● **Work to complete**: Once you find the line with "requisitos do setor médico, os fabricantes de" in the data below, transcribe exactly each line from there to the line with "Temas comerciales", inclusive, and nothing else. Drop the pictures.

● **Information**:

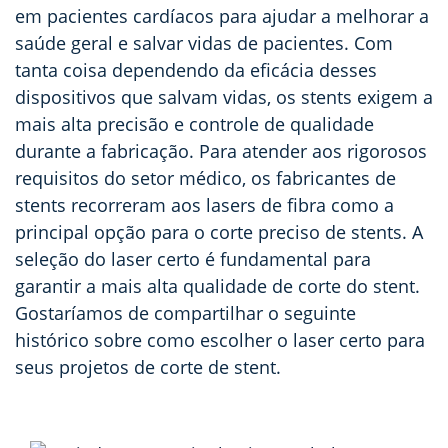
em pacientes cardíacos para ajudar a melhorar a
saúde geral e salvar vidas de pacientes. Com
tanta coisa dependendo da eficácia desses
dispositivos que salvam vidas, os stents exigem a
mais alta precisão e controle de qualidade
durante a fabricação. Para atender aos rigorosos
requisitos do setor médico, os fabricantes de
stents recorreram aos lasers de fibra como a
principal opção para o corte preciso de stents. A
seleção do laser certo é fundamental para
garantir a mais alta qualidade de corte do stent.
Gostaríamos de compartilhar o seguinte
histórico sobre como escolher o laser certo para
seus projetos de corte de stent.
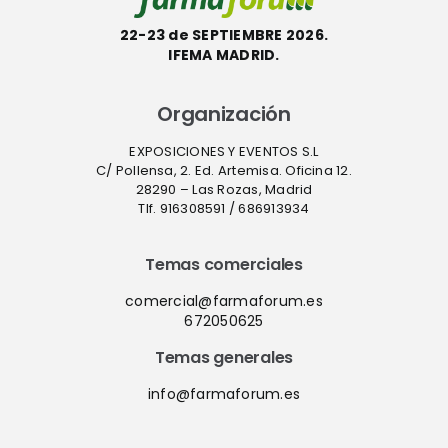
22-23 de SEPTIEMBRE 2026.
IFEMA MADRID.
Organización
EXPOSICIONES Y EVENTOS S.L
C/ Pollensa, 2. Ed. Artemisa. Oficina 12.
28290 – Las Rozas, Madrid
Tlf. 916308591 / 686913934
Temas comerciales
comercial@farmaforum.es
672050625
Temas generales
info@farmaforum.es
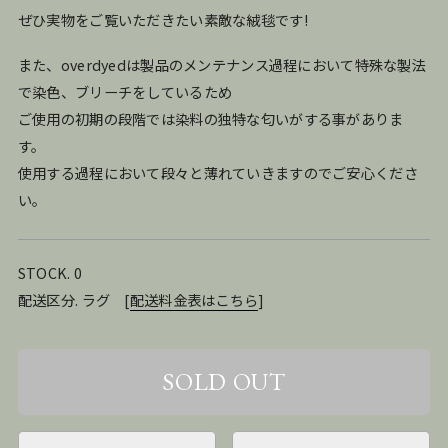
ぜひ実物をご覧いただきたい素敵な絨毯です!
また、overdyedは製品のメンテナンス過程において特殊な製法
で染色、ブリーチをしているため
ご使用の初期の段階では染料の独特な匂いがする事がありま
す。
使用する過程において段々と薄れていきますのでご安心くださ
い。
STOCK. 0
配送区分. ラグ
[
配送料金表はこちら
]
--
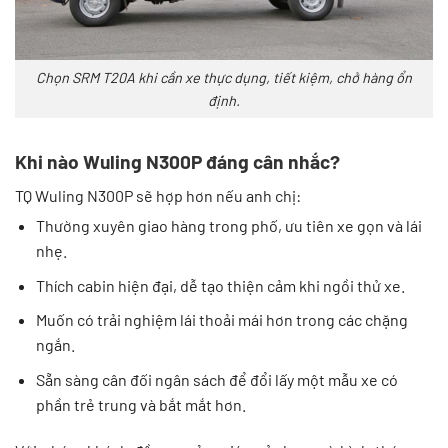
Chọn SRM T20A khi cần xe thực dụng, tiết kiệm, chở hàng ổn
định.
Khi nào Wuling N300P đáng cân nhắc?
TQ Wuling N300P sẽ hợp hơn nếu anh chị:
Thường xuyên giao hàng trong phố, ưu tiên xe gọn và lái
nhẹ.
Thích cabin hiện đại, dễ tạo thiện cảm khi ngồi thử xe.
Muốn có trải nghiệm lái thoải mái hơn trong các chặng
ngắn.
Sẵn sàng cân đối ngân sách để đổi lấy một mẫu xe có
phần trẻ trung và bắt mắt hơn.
* * *
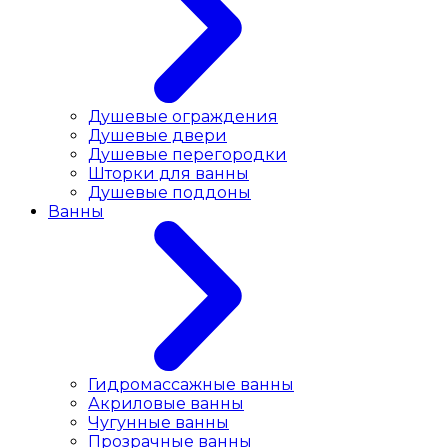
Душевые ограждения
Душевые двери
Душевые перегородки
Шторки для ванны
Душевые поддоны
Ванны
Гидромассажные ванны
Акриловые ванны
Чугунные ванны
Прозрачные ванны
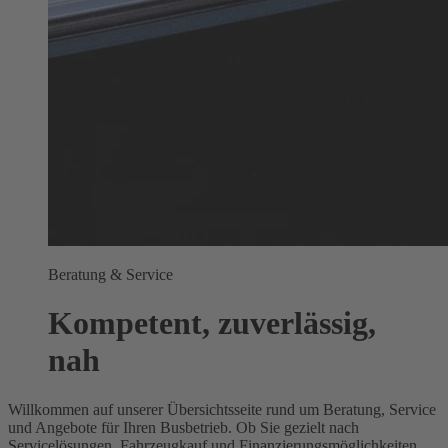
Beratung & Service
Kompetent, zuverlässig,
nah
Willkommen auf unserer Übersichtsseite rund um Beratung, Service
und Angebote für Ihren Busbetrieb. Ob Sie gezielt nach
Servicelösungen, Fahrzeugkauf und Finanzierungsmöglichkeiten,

● **Written solution**:
requisitos do setor médico, os fabricantes de
stents recorreram aos lasers de fibra como a
principal opção para o corte preciso de stents. A
seleção do laser certo é fundamental para
garantir a mais alta qualidade de corte do stent.
Gostaríamos de compartilhar o seguinte
histórico sobre como escolher o laser certo para
seus projetos de corte de stent.
22-23 de SEPTIEMBRE 2026.
IFEMA MADRID.
Organización
EXPOSICIONES Y EVENTOS S.L
C/ Pollensa, 2. Ed. Artemisa. Oficina 12.
28290 – Las Rozas, Madrid
Tlf. 916308591 / 686913934
Temas comerciales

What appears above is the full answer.